Casting artists who are all, in their own way, veterans of the industry is Make or Break‘s first major point of departure from the American Idol formula. Instead of crafting fairy tales of fresh faces and powerful, untrained voices (not to mention, in Idol seasons past, figures Simon Cowell found sufficiently fuckable), Perry presents a group of performers who’ve had the much more common experience of toiling in obscurity for years, despite possessing at least some of the raw material for success. They haven’t won the lottery; as the show’s title suggests, they’ve reached an impasse. One act, an all-female rock group called Hunter Valentine that’s been at it for a decade, needs immediate attention from Perry when it becomes clear that the relationship between its longtime frontwoman and a new member has gone toxic. “You have to do something drastic,” says Perry, or the band will go nowhere. That pretty much goes for everyone on the show. If these artists don’t give their all now, they’re bound to fail, and that makes them the perfect candidates for a Linda Perry intervention.

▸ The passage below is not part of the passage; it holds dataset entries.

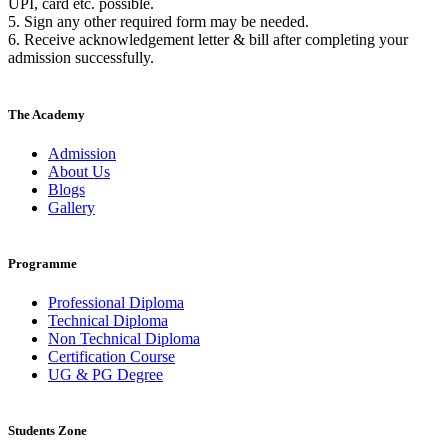
UPI, card etc. possible.
5. Sign any other required form may be needed.
6. Receive acknowledgement letter & bill after completing your
admission successfully.
The Academy
Admission
About Us
Blogs
Gallery
Programme
Professional Diploma
Technical Diploma
Non Technical Diploma
Certification Course
UG & PG Degree
Students Zone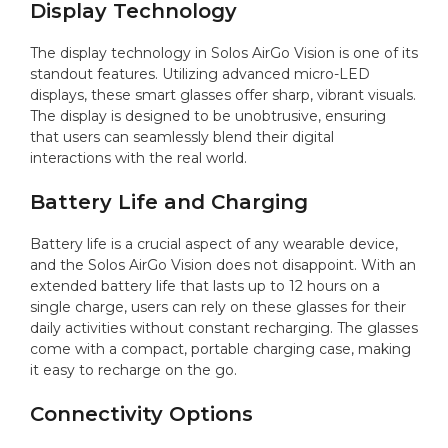
Display Technology
The display technology in Solos AirGo Vision is one of its
standout features. Utilizing advanced micro-LED
displays, these smart glasses offer sharp, vibrant visuals.
The display is designed to be unobtrusive, ensuring
that users can seamlessly blend their digital
interactions with the real world.
Battery Life and Charging
Battery life is a crucial aspect of any wearable device,
and the Solos AirGo Vision does not disappoint. With an
extended battery life that lasts up to 12 hours on a
single charge, users can rely on these glasses for their
daily activities without constant recharging. The glasses
come with a compact, portable charging case, making
it easy to recharge on the go.
Connectivity Options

Aside from its premise, Make or Break is also somewhat radical in its structure. Rather than making every contestant hit the same marks each week — rehearsing, then performing, then hearing judges’ critiques, then finding out whether they’ve been eliminated in an unnecessary additional episode — the premiere finds Perry taking just a few artists into the studio to work. First up is a guitar-toting busker named Gabriel Mayers. “He bores me… he’s got no fire,” Perry complains, and then proceeds to bring it out of him by enlisting the help of her band. By the end of their session, he’s full-on emoting into the microphone — not quite like a pro, but certainly in a way that more’s compelling than his original sing-song style. Anjuli Stars, a hip hop artist who’s worked with big names yet remains unsigned, impresses Perry right away, running with a challenge to freestyle and also revealing a strong singing voice. Perry isn’t so sure about Noah Hunt, the teen-friendly dreamboat who seems unable to improvise.

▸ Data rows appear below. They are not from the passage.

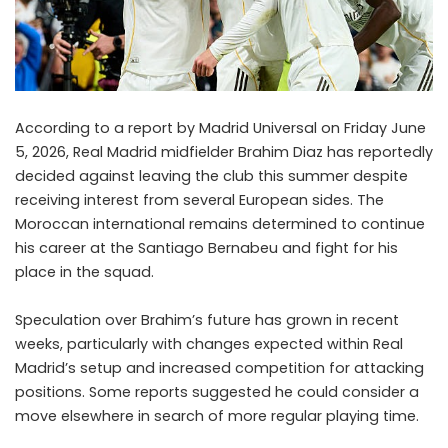
According to a report by Madrid Universal on Friday June
5, 2026, Real Madrid midfielder Brahim Diaz has reportedly
decided against leaving the club this summer despite
receiving interest from several European sides. The
Moroccan international remains determined to continue
his career at the Santiago Bernabeu and fight for his
place in the squad.
Speculation over Brahim’s future has grown in recent
weeks, particularly with changes expected within Real
Madrid’s setup and increased competition for attacking
positions. Some reports suggested he could consider a
move elsewhere in search of more regular playing time.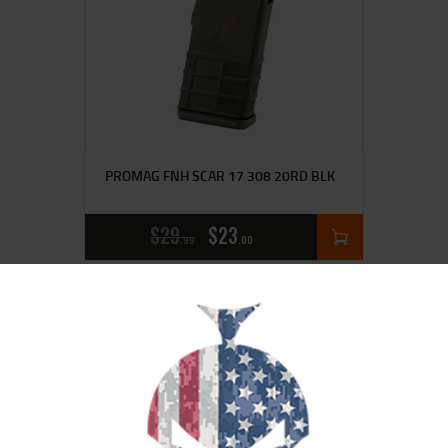
PROMAG FNH SCAR 17 308 20RD BLK
$
29
$
23
99
00
SALE!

But no one’s eliminated by the end of the episode; it seems that Perry will decide in a more organic way when an act has proven unworthy of her help, and make her cuts then. Even the outcome of Make or Break isn’t set in stone. By the end of the season, Perry will sign at least one — maybe more — of the artists to her record label.
This seems like a healthier process for the musicians than what we’ve seen on those once-mega-popular network franchises, but will collaboration and creativity be as effective in entertaining an audience as glamor and drama? I worry that it won’t. If Make or Break‘s approach to the reality-TV music competition is refreshing, it’s also risky. As someone who’s probably more interested than the average viewer in the behind-the-scenes work of songwriting and recording, I appreciated Perry’s personalized challenges, blunt judgments, and heartfelt advice — yet they didn’t always hold my attention.

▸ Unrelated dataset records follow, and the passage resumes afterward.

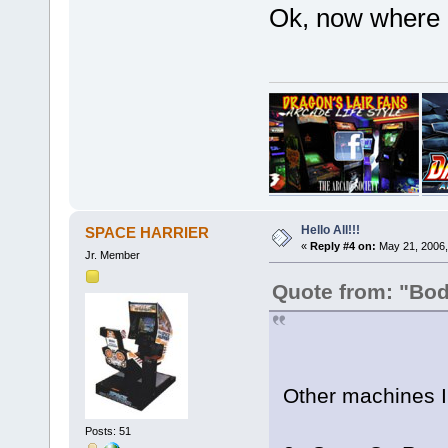
Ok, now where 
Hello All!!!
SPACE HARRIER
«
Reply #4 on:
May 21, 2006,
Jr. Member
Quote from: "Bo
Other machines I
Posts: 51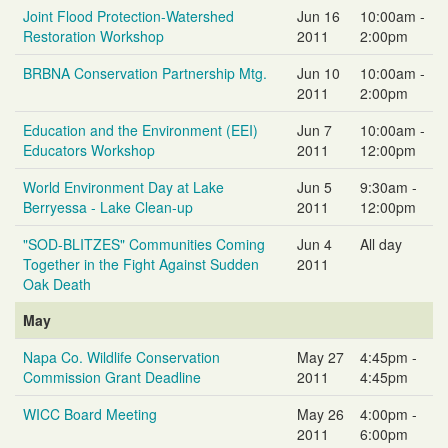
Joint Flood Protection-Watershed
Jun 16
10:00am -
Restoration Workshop
2011
2:00pm
BRBNA Conservation Partnership Mtg.
Jun 10
10:00am -
2011
2:00pm
Education and the Environment (EEI)
Jun 7
10:00am -
Educators Workshop
2011
12:00pm
World Environment Day at Lake
Jun 5
9:30am -
Berryessa - Lake Clean-up
2011
12:00pm
"SOD-BLITZES" Communities Coming
Jun 4
All day
Together in the Fight Against Sudden
2011
Oak Death
May
Napa Co. Wildlife Conservation
May 27
4:45pm -
Commission Grant Deadline
2011
4:45pm
WICC Board Meeting
May 26
4:00pm -
2011
6:00pm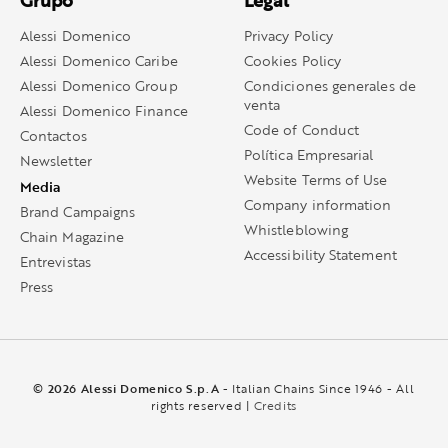
Grupo
Legal
Alessi Domenico
Privacy Policy
Alessi Domenico Caribe
Cookies Policy
Alessi Domenico Group
Condiciones generales de
venta
Alessi Domenico Finance
Code of Conduct
Contactos
Política Empresarial
Newsletter
Website Terms of Use
Media
Company information
Brand Campaigns
Whistleblowing
Chain Magazine
Accessibility Statement
Entrevistas
Press
© 2026 Alessi Domenico S.p.A
- Italian Chains Since 1946 - All
rights reserved |
Credits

The premiere feels sluggish, in a way that’s partially due to editing that feels too loose and aimless, and nothing we learn about the musicians makes viewers particularly invested in their development. Ironically, what the show seems to lack is the passion and momentum Perry is working so hard to bring out in the studio. Make or Break is a great series in theory, and one that I hope will stick around, but it’s as vulnerable on VH1 as its cast members are in the music industry. It’s only going to succeed if it finds that fire.